### SHORT TASK 1
In the passage on finger training, for how long do most climbing centers advise beginners to avoid using a fingerboard?
### SHORT TASK 2
Quote the passage on finger training between "The Missing Link" and "lot more pain.", inclusive.

··· TEXT PASSAGE ···

I have finally finished my exams and am traveling home for Christmas, so I now have time to write and climb again! A few months ago I put up a couple of posts regarding core and upper-body training. To complete the set I will be talking about technique training at some point, but first, finger and forearm training. Enjoy.
The Missing Link
One of the unique things about climbing that differentiates it from almost all other sports, is that it requires a lot of finger strength. When climbing, and especially when bouldering, finger and forearm strength become major limiting factors. I have done introductory/training sessions with many fit people, but along with technique, the big difference between beginners and more seasoned climbers is their finger strength. Climbers’ fingers (and toes) are like the wheels of a car; they are our contact points with the rock and if they break we are pretty stuck. The reason climbers go on about their skin so much, which sounds pretty weird to most non-climbers, is that skin is like the tyres of our metaphorical car. Worn out tyres means less grip and a whole lot more pain.
In the Beginning
Now, I don’t want to come across as overly-cautious. But, as a general guideline most climbing centres advise that beginners shouldn’t touch a fingerboard for at least the first 6-18 months, depending on how often you climb. As a beginner the last thing you need to be worrying about is hanging off small edges to seek out improvement. The best thing for you to be doing is climbing, as much as you can, on as many varied terrains as you can and with as many people/coaches as you can. Just the act of climbing will be a far better use of your time to improve in all areas and stimulate your fingers to adapt to new stresses. As well as this, most under 18 year olds (unless training at the top level perhaps) definitely shouldn’t worry about using hang boards. Partly for the same reasons as beginners, but partly because the bones and tendons in the fingers are more susceptible to injury caused by the intensive loading from this sort of training. There is nothing wrong with having a go and seeing what you can do as a beginner. I would just advise taking things slowly and working well within your limitations, until you are experienced enough to use hang boards as a safe and effective tool when you really need it.

··· DATA ROWS ···

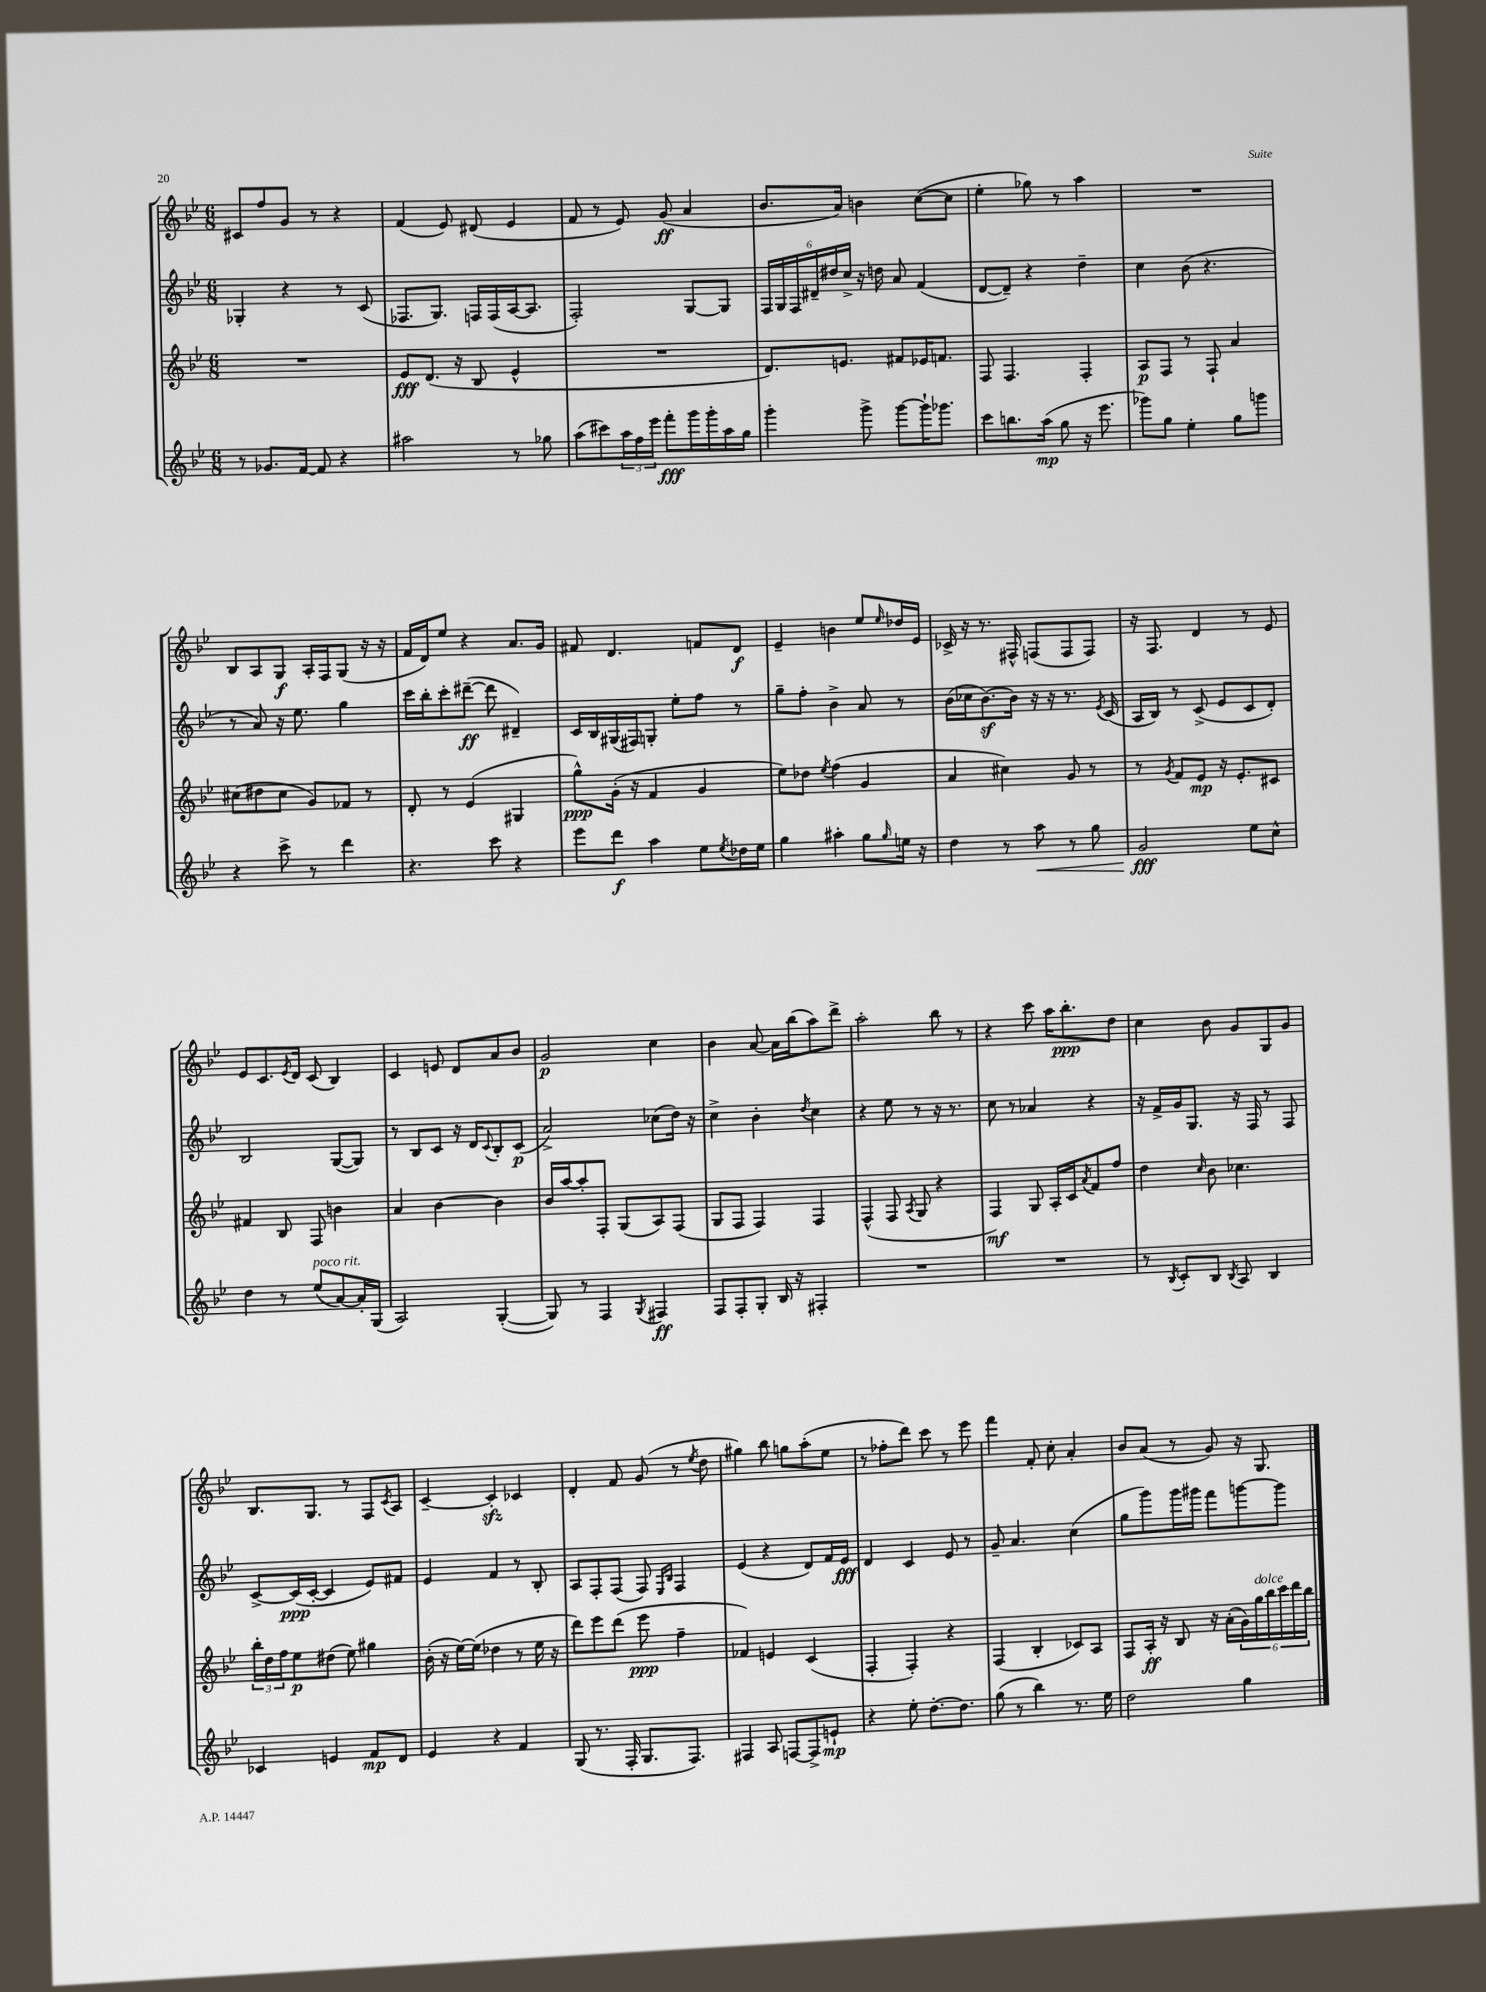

**kern	**kern	**kern	**kern
*staff4	*staff3	*staff2	*staff1
*clefG2	*clefG2	*clefG2	*clefG2
*k[b-e-]	*k[b-e-]	*k[b-e-]	*k[b-e-]
*M6/8	*M6/8	*M6/8	*M6/8
8r	2.r	4G-'	8c#
8.g-	.	.	8ff
.	.	4r	8g
[16f	.	.	.
8f]	.	.	8r
4r	.	8r	4r
.	.	(8c	.
=	=	=	=
2aa#	8e-	8.F-	(4f
.	(8.d	.	.
.	.	8.G)	.
.	.	.	8e-)
.	16r	.	.
.	8B-	16F	(8d#
.	.	(16F	.
8r	4e-^^	[16A	4e-
.	.	8.A]	.
8gg-	.	.	.
=	=	=	=
(8aa	2.r	2F')	8f
8ccc#)	.	.	8r
24aa	.	.	8e-)
24ff	.	.	.
24eee-	.	.	.
8fff'	.	.	(8g
16ggg	.	[8G	4a
16ggg'	.	.	.
16aa	.	8G]	.
16gg	.	.	.
=	=	=	=
4ggg'	8.d)	24F	8.b-
.	.	24G	.
.	.	24F	.
.	.	24d#~	.
.	.	24dd#	.
.	8.e	.	16a)
.	.	24cc^	.
8ggg^	.	16r	4b
.	.	16dd	.
[8ggg	8f#	8a	.
16ggg`]	16e-	(4f	([8cc
8.ggg-	8.f	.	.
.	.	.	8cc]
=	=	=	=
8ccc	8F	[8d	4ee-'
8.bb	4.F	8d~])	.
.	.	4r	8gg-)
(16aa	.	.	.
8gg	.	.	8r
16r	4F'	4dd~	4aa
8.eee-	.	.	.
=	=	=	=
8ggg-)	8A	4cc	2.r
8gg	8F	.	.
4ee-'	8r	(8b-	.
.	8F`	4.r	.
8gg	4a	.	.
8ggg	.	.	.
=	=	=	=
4r	(8cc#	8r	8B-
.	8dd#	8a)	8A
8ccc^	8cc#	16r	8G
.	.	8.ee-	.
8r	8g)	.	16A'
.	.	.	16F
4ddd	8f-	4gg	(8G
.	8r	.	16r
.	.	.	16r
=	=	=	=
4.r	8d'	16ccc	16f
.	.	16bb-'	16d)
.	8r	8ccc'	8ee-
.	(4e-	([8ddd#~	4r
8ccc	.	8ddd#]	.
4r	4G#	4d#~)	8.a
.	.	.	16g
=	=	=	=
8eee-	8gg^^)	16c	8f#
.	.	16B-	.
8ddd	(16g'	(16G#	4.d
.	16r	16F#)	.
4aa	4f	8G'	.
.	.	8ee-'	.
8ee-	4g	8ff	8f
8qee-	.	.	.
16dd-	.	8r	8d
16ee-	.	.	.
=	=	=	=
4gg	8ee-)	8gg~	4e-~
.	8dd-	8ff'	.
.	8qee-	.	.
4aa#'	(4ff	4b-^	4b
8gg	4g	8a	8ee-
16qqgg	.	.	16qqee-
16ee	.	8r	16dd-
16r	.	.	16e-
=	=	=	=
4dd	4a	(16b-	16c-^
.	.	16cc-	16r
.	.	[8.b-)	8.r
8r	4cc#)	.	.
.	.	16b-]	16F#^^
8aa	.	16r	(8F
.	.	16r	.
8r	8g	8.r	8F
8gg	8r	.	8F)
.	.	8qe-	.
.	.	(16c	.
=	=	=	=
2g	8r	16A	16r
.	.	16B-)	8.F
.	8qg	.	.
.	8f	8r	.
.	8e-	(8c^	4d
.	16r	8e-	.
.	8.e-'	.	.
8ee-	.	8c	8r
8cc^^	8c#	8d')	8e-
=	=	=	=
4dd	4f#	2B-	8e-
.	.	.	8.c
8r	8B-	.	.
.	.	.	8qe-
.	.	.	16d
(8ee-	8F	.	(8c
[8a)	4b	([8G	4B-)
16a']	.	8G])	.
(16G	.	.	.
=	=	=	=
2A)	4a	8r	4c
.	.	8B-	.
.	[4b-	8c	8e
.	.	16r	8d
.	.	16d	.
.	.	8qqc	.
([4G'	4b-]	8B-'	8a
.	.	(8c	8b-
=	=	=	=
8G])	16b-	2a^)	2g
.	[16aa	.	.
8r	8aa']	.	.
4F	8F'	.	.
.	(8G	.	.
8qG	.	.	.
4F#	8A)	(8cc-	4cc
.	(8F	16dd)	.
.	.	16r	.
=	=	=	=
8F	8G	4cc^	4b-
8F'	8F	.	.
8G'	4F)	4b-'	[8a
16B-	.	.	16a]
16r	.	.	(16bb-
.	.	8qdd	.
4F#'	4F	4cc	8aa)
.	.	.	8ddd^
=	=	=	=
2.r	(4F^^	4r	2aa'
.	8F	8ee-	.
.	8qA	.	.
.	8G	8r	.
.	4r	16r	8bb-
.	.	8.r	.
.	.	.	8r
=	=	=	=
2.r	4F)	8cc	4r
.	.	8r	.
.	8G	4a-	8ccc
.	16A'	.	16aa
.	16c	.	8.bb-'
.	8qa	.	.
.	8f	4r	.
.	8ff	.	8dd
=	=	=	=
8r	4dd	16r	4cc
.	.	16f^	.
8qB-	.	.	.
8c'	.	16g	.
.	.	8.G	.
.	16qqcc	.	.
8B-	8b-	.	8b-
8qB-	.	.	.
8A	4.cc-	16r	8g
.	.	16F	.
4B-	.	8r	8G
.	.	8F	8g
=	=	=	=
4c-	24bb-'	[8c^	8.B-
.	24dd	.	.
.	24ff	.	.
.	8ee-	(16c]	.
.	.	[16c'	8.G
4e	(8dd#	4c]	.
.	8ee-)	.	8r
8f	4gg#	8e-)	8F
.	.	.	8qc
8d	.	8f#	8A
=	=	=	=
4e-	(16b-'	4e-	[4c~
.	16r	.	.
.	[16ee-)	.	.
.	(16ee-]	.	.
4r	4dd-	4f	4c']
4f	8r	8r	4c-
.	16ee-	8B-'	.
.	16r	.	.
=	=	=	=
(8G	8ddd)	8A	4d'
8.r	8eee-	8F'	.
.	(8ddd	(8F	8f
16F'	.	.	.
8.G	8eee-	8F)	(8g
.	.	16qqE-	.
.	.	16qqB-	.
.	4ff~	4F	8r
8.F)	.	.	.
.	.	.	8qee-
.	.	.	8dd
=	=	=	=
4F#	4f-)	(4e-	4gg#)
8A	4e	4r	8bb-
[8F	.	.	8gg
8F^]	(4c	8d)	(8aa'
8e`	.	16f	8ee-
.	.	16e-	.
=	=	=	=
4r	4F'	4d	8r
.	.	.	8ff-'
8ee-'	4F')	4c	8ddd)
[8.dd'	.	.	8ccc
.	4r	8e-	8r
8.dd]	.	.	.
.	.	8r	8eee-
=	=	=	=
(8gg	(4F	8g~	4fff
8r	.	4.a	.
4bb-)	4B-'	.	8f'
.	.	.	8cc'
8.r	8c-)	(4cc	4a'
.	8A	.	.
16ee-	.	.	.
=	=	=	=
2dd	8F	8gg	8b-
.	16A'	8ggg)	(8a
.	16r	.	.
.	8B-	16ggg	8r
.	.	16ggg#	.
.	16r	8fff	8g)
.	(16a'	.	.
4gg	24g)	[8ggg	16r
.	24gg	.	.
.	.	.	8.G
.	24bb-	.	.
.	24ccc	8ggg]	.
.	24ddd	.	.
.	24bb-	.	.
==	==	==	==
*-	*-	*-	*-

···

### EXERCISE ANSWER 1
For at least the first 6-18 months, depending on how often they climb.

### EXERCISE ANSWER 2
The Missing Link
One of the unique things about climbing that differentiates it from almost all other sports, is that it requires a lot of finger strength. When climbing, and especially when bouldering, finger and forearm strength become major limiting factors. I have done introductory/training sessions with many fit people, but along with technique, the big difference between beginners and more seasoned climbers is their finger strength. Climbers’ fingers (and toes) are like the wheels of a car; they are our contact points with the rock and if they break we are pretty stuck. The reason climbers go on about their skin so much, which sounds pretty weird to most non-climbers, is that skin is like the tyres of our metaphorical car. Worn out tyres means less grip and a whole lot more pain.